Un nouvel utilisateur pourrait aussi craindre que son apport personnel perde en visibilité ou que certains équipiers laissent les autres travailler à leur place. «Pour éviter ces situations, chaque membre de l’équipe doit avoir des tâches bien définies», conseille Luz-Maria Jimenez-Narvaez. Par exemple, plusieurs personnes peuvent se répartir la rédaction du contenu, une autre se charge de réviser le français et une dernière effectue la mise en page. «Donc, si quelqu’un ne fournit pas sa part du travail, le document ne peut s’achever.» Une fonction de l’outil doit également permettre de vérifier quelles sont les contributions individuelles, ajoute la chercheuse. «La reconnaissance du travail accompli est un facteur important de motivation.»

Marie-Claude Bélanger voit dans les outils collaboratifs l’avantage de mieux intégrer de nouveaux employés. «Ils permettent tous de visualiser l’historique des travaux, c’est-à-dire leur évolution, les prises de décisions, les personnes qui ont collaboré aux différentes étapes de réalisation. Une recrue peut donc prendre connaissance de ces informations sans devoir interroger ses collègues. De cette façon, elle comprend rapidement son rôle pour les prochaines étapes.» Encore du temps de gagné!

(Données extraites d'une collection)

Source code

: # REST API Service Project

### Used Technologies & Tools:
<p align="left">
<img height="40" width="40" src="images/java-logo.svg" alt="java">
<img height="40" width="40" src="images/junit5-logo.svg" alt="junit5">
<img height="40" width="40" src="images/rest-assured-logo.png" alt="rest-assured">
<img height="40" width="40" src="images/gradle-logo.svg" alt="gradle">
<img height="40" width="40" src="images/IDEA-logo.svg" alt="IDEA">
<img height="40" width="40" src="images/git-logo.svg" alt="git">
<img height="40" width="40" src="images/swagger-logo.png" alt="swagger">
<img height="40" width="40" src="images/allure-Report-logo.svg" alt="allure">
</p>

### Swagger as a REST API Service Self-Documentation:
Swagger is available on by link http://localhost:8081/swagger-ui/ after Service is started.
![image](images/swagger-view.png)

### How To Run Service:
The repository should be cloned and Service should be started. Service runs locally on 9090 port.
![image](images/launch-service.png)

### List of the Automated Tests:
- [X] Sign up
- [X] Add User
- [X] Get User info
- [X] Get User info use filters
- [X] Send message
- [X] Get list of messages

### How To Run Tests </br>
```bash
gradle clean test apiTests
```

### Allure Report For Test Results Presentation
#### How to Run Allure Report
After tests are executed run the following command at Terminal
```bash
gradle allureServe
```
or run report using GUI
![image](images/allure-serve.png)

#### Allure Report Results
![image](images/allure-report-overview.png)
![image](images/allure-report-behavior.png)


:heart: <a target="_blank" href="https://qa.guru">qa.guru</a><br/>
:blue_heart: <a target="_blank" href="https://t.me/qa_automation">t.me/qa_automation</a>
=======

Problèmes à résoudre:
[1] Résumez en deux phrases l'extrait sur les outils collaboratifs.
[2] Poursuivez l'extrait sur les outils collaboratifs à la suite de sa dernière phrase.

Réponses proposées:
[1] Pour éviter qu'un nouvel utilisateur voie son apport perdre en visibilité ou que certains équipiers laissent les autres travailler à leur place, Luz-Maria Jimenez-Narvaez recommande d'attribuer à chaque membre des tâches bien définies et de prévoir une fonction permettant de vérifier les contributions individuelles, la reconnaissance du travail accompli étant un facteur important de motivation. Selon Marie-Claude Bélanger, ces outils facilitent aussi l'intégration des nouveaux employés, car l'historique des travaux permet à une recrue de comprendre rapidement son rôle sans devoir interroger ses collègues.

[2]
Une PME plus productive
Il n’y a pas que les grosses organisations qui gagnent en efficacité avec les outils collaboratifs. Une PME peut s’épargner beaucoup de va-et-vient grâce à des applications gratuites comme Dropbox et Google Documents. La Boutique Flö, qui vend des accessoires pour la maison rue Saint-Hubert à Montréal, en profite grandement.

Flö publicise tous ses produits sur son site Internet, lequel est géré par une entreprise tierce. Il serait fastidieux pour la propriétaire, Floriane Gegout, de se servir du courriel pour envoyer à son fournisseur les photographies des nouveaux produits à mettre en ligne. Elle utilise donc Dropbox, qui consiste en un simple dossier sur son ordinateur, dans lequel tout ce qu’elle dépose apparaît sur l’ordinateur de son webmestre, dans sa propre copie du dossier.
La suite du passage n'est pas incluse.